Windows graphics drivers using DirectX in fullscreen and windowed modes,
plus routines for drawing onto GDI device contexts.

Unix graphics drivers for X, DGA, fbcon, SVGAlib, VBE/AF, mode-X, and
standard VGA.

BeOS graphics drivers using BWindowScreen in fullscreen and BDirectWindow
in windowed modes.

Hardware scrolling and triple buffering (where available), mode-X split
screens, and palette manipulation.

FLI/FLC animation player.

Plays background MIDI music and up to 64 simultaneous sound effects, and
can record sample waveforms and MIDI input. Samples can be looped
(forwards, backwards, or bidirectionally), and the volume, pan, pitch,
etc, can be adjusted while they are playing. The MIDI player responds to
note on, note off, main volume, pan, pitch bend, and program change
messages, using the General MIDI patch set and drum mappings. DOS version
currently supports Adlib, SB, SB Pro, SB16, AWE32, MPU-401, ESS
AudioDrive, Ensoniq Soundscape, and Windows Sound System. Windows version
supports WaveOut and DirectSound interfaces and the system MIDI drivers.
Unix version supports OSS, ESD, and ALSA sound drivers. BeOS version
supports BSoundPlayer and BMidiSynth interfaces. All versions provide
software wavetable MIDI playback.

Easy access to the mouse, keyboard, joystick, and high resolution timer
interrupts, including a vertical retrace interrupt simulator in the DOS
version.

Routines for reading and writing LZSS compressed files.
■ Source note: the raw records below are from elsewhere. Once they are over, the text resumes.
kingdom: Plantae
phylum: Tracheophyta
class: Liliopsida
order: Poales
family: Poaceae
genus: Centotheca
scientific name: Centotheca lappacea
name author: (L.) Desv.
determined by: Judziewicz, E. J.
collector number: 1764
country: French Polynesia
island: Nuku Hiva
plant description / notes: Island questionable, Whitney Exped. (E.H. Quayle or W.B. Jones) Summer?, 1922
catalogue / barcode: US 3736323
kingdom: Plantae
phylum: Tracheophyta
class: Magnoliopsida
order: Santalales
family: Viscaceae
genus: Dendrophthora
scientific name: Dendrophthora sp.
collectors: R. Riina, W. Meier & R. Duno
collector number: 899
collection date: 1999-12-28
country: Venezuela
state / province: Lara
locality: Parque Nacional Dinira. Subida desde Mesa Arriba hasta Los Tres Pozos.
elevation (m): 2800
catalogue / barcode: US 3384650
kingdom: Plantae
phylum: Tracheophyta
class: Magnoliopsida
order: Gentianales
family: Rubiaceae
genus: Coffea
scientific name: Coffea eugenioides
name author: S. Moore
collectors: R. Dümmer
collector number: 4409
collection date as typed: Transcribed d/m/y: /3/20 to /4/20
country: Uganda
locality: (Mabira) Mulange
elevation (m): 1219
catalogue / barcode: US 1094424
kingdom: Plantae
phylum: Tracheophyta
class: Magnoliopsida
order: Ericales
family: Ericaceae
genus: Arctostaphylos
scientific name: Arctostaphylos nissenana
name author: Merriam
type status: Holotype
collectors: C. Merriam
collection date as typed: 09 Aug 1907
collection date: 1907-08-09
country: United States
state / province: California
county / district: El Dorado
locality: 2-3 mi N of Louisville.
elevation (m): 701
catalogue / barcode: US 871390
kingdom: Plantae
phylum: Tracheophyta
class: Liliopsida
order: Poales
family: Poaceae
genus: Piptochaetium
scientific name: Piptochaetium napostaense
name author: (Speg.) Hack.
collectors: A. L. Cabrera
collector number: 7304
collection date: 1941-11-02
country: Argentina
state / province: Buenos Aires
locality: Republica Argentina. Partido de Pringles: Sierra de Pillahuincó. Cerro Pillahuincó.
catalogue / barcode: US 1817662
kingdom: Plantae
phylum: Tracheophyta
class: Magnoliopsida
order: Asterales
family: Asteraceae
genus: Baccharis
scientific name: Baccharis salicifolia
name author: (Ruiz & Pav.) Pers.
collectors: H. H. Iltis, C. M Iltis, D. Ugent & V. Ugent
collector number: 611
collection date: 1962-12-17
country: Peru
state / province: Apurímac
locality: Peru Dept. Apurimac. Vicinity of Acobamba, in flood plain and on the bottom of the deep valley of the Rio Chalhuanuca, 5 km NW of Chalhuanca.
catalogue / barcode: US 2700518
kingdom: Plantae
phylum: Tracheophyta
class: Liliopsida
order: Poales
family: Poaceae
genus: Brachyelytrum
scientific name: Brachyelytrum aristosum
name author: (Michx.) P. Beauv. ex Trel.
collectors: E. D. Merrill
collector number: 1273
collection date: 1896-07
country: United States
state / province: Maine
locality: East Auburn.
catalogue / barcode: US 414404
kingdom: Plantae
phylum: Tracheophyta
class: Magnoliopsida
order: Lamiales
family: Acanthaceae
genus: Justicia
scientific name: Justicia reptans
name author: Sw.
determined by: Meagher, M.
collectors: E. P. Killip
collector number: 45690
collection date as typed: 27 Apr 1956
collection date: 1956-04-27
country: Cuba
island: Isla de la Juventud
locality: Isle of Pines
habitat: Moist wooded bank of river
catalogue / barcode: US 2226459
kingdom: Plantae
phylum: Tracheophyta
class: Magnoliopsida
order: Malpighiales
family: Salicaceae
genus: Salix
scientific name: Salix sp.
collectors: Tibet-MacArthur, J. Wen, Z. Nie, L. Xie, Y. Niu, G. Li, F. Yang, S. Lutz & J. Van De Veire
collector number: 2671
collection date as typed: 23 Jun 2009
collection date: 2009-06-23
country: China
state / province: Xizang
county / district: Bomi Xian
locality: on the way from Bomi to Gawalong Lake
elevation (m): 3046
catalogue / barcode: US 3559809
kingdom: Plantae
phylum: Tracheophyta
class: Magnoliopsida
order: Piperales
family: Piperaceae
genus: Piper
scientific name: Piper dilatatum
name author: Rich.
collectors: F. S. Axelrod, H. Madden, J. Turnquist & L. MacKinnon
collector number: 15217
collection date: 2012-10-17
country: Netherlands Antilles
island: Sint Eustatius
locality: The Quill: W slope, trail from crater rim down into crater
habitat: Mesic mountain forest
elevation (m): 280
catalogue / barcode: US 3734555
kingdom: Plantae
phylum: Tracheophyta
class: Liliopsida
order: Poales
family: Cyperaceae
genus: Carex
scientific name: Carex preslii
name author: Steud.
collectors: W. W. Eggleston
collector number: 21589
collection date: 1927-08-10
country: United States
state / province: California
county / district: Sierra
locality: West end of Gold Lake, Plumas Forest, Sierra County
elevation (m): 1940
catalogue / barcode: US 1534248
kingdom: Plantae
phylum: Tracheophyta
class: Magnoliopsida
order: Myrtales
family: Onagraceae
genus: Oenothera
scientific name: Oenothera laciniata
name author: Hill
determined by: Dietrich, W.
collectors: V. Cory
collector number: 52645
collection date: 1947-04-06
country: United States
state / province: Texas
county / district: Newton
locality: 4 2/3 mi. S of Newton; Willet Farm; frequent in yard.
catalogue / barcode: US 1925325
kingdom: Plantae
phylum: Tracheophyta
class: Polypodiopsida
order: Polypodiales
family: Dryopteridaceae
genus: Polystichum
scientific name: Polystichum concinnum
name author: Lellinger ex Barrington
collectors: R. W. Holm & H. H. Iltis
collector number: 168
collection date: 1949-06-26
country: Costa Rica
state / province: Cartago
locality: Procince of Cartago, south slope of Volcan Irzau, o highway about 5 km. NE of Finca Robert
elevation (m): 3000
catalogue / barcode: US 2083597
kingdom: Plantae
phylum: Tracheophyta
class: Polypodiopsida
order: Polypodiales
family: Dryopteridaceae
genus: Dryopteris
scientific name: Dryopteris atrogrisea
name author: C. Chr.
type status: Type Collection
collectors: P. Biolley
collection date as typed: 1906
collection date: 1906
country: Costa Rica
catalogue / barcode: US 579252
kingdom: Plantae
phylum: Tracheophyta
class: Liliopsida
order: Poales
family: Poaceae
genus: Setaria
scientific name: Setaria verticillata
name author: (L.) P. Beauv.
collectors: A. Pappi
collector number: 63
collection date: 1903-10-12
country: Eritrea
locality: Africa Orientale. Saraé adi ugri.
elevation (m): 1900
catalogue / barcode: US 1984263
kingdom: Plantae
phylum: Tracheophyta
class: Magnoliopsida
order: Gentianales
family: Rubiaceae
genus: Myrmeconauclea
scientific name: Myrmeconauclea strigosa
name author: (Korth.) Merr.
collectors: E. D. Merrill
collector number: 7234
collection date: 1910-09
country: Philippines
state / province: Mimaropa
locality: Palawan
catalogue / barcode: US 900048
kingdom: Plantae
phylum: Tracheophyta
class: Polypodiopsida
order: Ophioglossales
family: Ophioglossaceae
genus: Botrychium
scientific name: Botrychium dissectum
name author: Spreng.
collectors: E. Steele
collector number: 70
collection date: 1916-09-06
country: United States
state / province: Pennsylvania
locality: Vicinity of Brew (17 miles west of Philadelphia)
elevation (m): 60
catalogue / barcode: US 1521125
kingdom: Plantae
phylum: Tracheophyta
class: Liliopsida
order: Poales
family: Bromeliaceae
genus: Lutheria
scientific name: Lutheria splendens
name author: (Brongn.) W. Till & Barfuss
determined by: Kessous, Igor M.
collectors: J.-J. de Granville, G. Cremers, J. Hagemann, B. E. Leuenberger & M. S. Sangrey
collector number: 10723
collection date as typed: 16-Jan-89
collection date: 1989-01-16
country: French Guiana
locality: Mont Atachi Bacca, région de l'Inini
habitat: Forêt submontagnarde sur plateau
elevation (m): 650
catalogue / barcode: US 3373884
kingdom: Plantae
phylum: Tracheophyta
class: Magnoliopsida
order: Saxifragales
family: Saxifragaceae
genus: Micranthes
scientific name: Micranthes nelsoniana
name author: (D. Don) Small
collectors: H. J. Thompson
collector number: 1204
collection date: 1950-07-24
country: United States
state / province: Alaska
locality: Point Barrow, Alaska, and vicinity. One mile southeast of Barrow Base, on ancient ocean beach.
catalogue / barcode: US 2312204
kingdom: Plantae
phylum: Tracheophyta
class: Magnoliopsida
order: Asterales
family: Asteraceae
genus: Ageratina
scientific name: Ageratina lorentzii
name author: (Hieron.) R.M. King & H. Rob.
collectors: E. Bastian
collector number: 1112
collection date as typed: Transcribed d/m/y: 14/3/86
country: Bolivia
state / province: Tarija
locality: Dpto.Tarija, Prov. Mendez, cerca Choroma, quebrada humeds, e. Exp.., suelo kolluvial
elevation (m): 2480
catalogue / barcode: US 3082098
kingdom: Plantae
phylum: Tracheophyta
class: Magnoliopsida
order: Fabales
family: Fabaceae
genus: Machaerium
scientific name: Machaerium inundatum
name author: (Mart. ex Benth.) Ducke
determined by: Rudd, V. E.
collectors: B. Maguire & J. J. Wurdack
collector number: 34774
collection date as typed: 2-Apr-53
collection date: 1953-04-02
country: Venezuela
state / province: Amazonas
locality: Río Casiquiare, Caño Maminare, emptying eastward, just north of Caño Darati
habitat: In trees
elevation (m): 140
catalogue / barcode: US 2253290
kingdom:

Multi-object data files and a grabber utility.

Math functions including fixed point arithmetic, lookup table trig, and
3d vector/matrix/quaternion manipulation.

GUI dialog manager and file selector.

Built-in support for 16-bit and UTF-8 format Unicode characters.


SDL is also pretty common. I don''t like it as much as Allegro but I''m biased, so you might want to look at it too and decide which one you would prefer.